AIM OF THE EXERCISE — Search the entries for lines that contain the word "name", and report each one found.

Excerpts from a dataset —
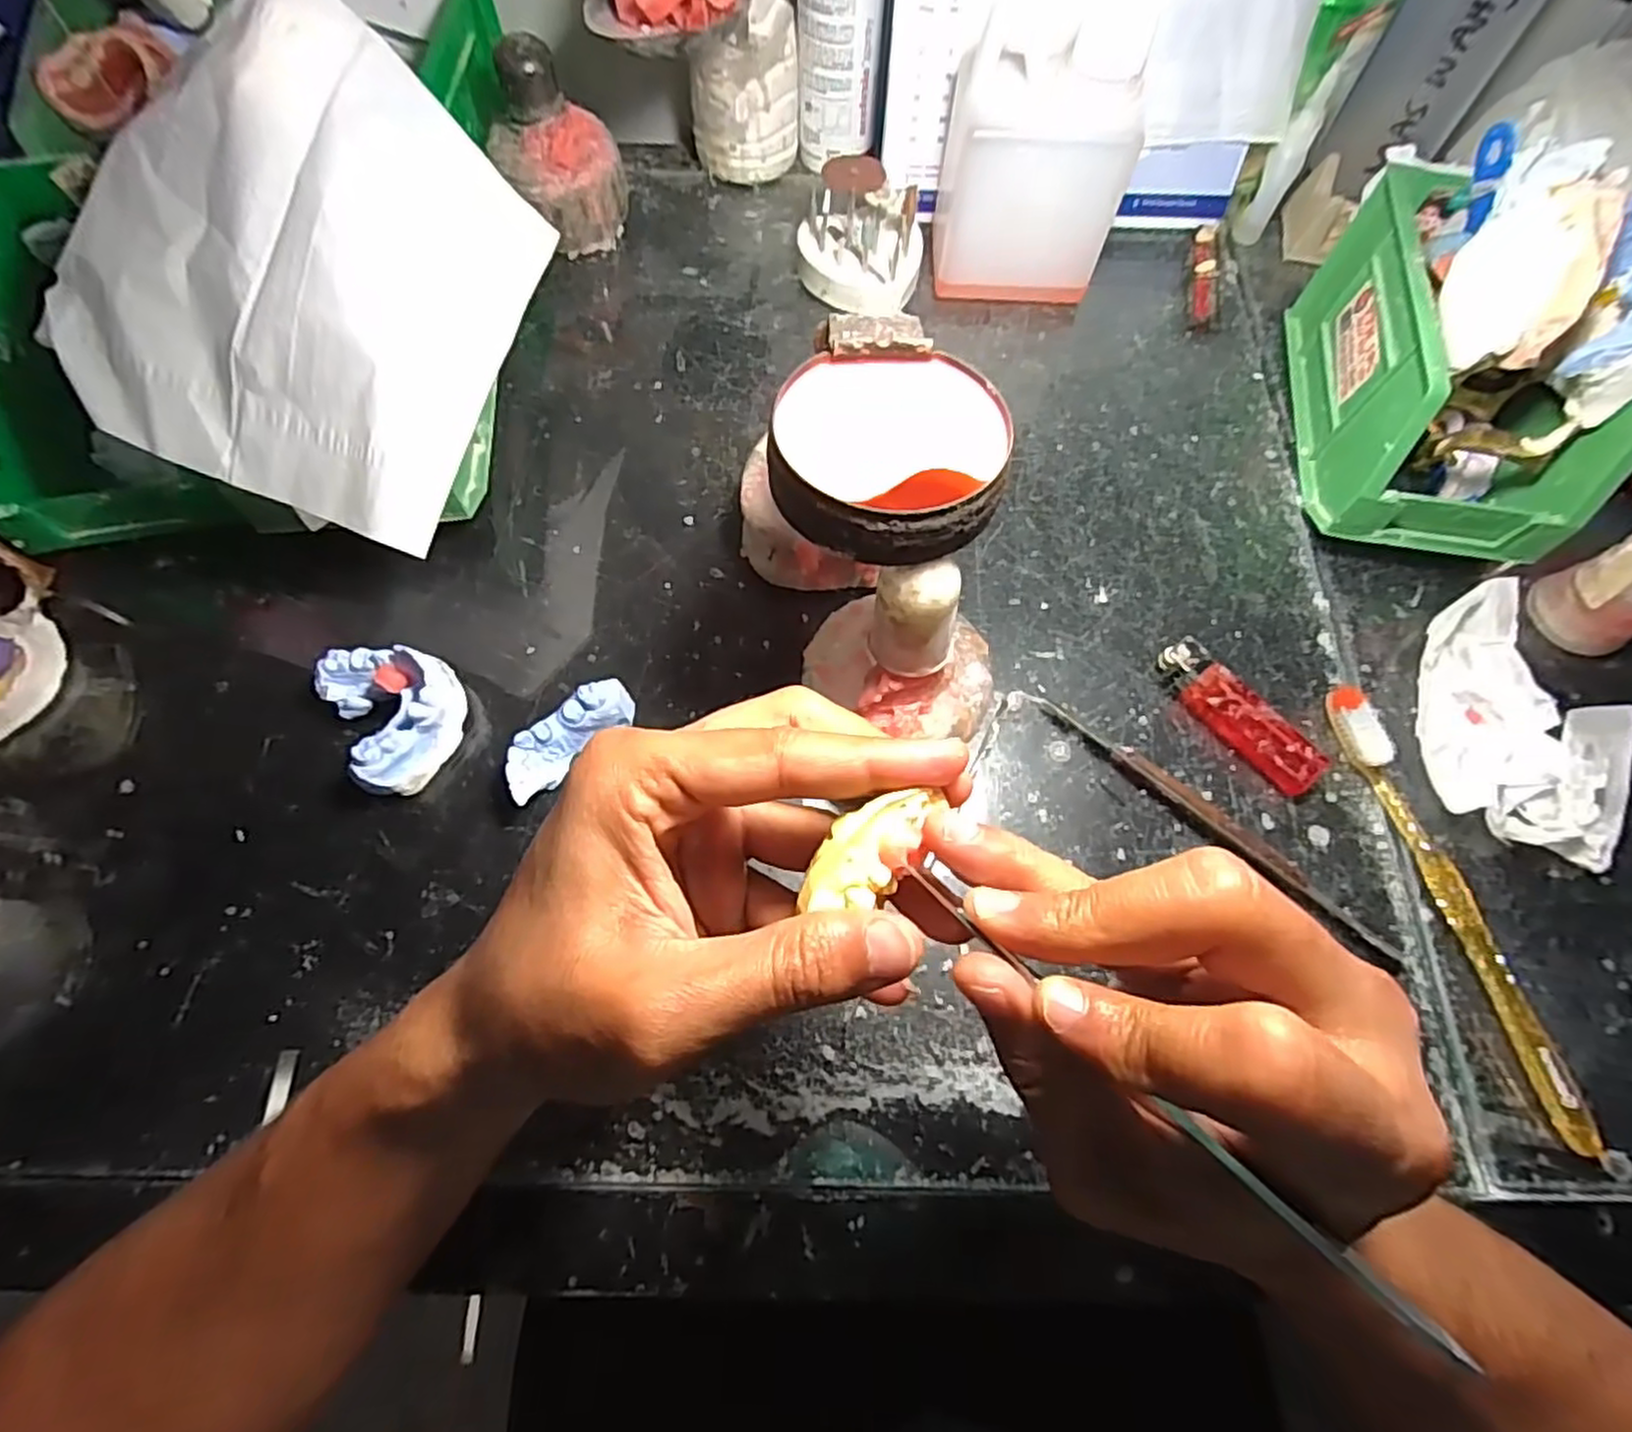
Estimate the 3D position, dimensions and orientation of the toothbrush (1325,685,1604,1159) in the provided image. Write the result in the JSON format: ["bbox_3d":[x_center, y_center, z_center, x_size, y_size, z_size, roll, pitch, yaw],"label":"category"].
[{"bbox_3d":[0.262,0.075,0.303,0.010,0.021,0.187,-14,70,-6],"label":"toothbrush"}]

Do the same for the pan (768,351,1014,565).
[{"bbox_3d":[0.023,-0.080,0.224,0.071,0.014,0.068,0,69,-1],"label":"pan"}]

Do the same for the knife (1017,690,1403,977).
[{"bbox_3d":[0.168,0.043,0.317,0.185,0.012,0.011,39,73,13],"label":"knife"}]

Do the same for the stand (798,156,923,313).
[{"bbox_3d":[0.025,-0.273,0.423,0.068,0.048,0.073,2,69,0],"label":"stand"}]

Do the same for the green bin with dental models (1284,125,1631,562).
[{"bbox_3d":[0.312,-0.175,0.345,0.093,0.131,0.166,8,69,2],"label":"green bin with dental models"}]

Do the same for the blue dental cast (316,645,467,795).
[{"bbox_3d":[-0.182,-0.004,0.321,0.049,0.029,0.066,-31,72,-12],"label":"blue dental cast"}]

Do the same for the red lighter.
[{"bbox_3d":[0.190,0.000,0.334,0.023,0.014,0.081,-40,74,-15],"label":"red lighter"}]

---

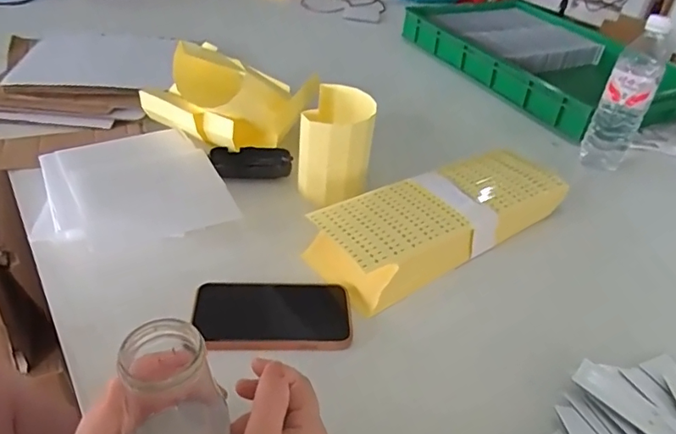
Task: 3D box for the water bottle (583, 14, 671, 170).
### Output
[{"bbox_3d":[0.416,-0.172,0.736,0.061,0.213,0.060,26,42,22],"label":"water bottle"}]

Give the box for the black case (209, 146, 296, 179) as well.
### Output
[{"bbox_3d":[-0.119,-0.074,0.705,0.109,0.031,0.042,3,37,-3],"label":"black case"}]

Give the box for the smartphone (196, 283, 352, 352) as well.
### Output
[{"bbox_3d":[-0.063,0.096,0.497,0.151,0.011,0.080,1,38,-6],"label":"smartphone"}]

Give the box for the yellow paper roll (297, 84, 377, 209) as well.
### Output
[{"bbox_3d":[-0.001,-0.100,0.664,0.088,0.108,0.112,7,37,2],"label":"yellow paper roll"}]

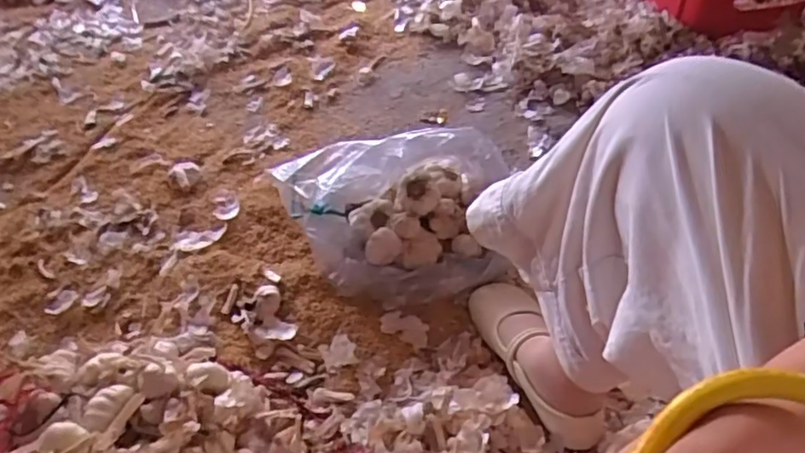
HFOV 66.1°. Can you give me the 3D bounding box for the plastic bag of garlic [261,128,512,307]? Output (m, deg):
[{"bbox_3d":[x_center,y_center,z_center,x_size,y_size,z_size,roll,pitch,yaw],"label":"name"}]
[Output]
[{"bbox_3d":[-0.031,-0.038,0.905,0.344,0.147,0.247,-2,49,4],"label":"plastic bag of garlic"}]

---

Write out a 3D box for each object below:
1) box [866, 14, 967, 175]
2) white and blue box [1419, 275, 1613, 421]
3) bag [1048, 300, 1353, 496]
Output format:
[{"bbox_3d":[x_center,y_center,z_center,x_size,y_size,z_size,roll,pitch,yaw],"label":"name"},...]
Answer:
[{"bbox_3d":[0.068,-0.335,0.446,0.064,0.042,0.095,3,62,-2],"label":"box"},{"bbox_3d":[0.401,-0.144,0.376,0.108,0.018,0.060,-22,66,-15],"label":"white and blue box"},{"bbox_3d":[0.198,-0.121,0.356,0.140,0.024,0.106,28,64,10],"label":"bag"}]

SOLUTION FOR THIS EXERCISE —
[{"bbox_3d":[x_center,y_center,z_center,x_size,y_size,z_size,roll,pitch,yaw],"label":"name"}]
[{"bbox_3d":[x_center,y_center,z_center,x_size,y_size,z_size,roll,pitch,yaw],"label":"name"},...]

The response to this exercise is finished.